*Assignment*:
Give the entries back exactly as they stand, but without pictures.

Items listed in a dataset

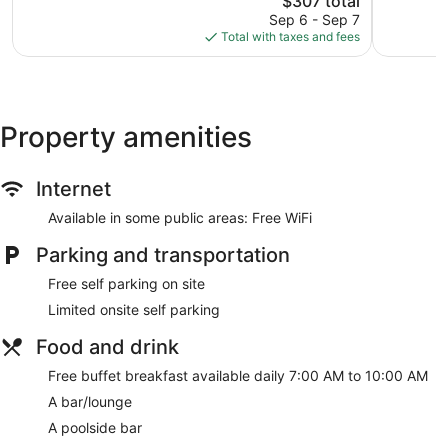
$307 total
60
price
Sep 6 - Sep 7
reviews
is
Total with taxes and fees
$307
Property amenities
Internet
Available in some public areas: Free WiFi
Parking and transportation
Free self parking on site
Limited onsite self parking
Food and drink
Free buffet breakfast available daily 7:00 AM to 10:00 AM
A bar/lounge
A poolside bar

*Solution for this exercise*:
$307 total
60
price
Sep 6 - Sep 7
reviews
is
Total with taxes and fees
$307
Property amenities
Internet
Available in some public areas: Free WiFi
Parking and transportation
Free self parking on site
Limited onsite self parking
Food and drink
Free buffet breakfast available daily 7:00 AM to 10:00 AM
A bar/lounge
A poolside bar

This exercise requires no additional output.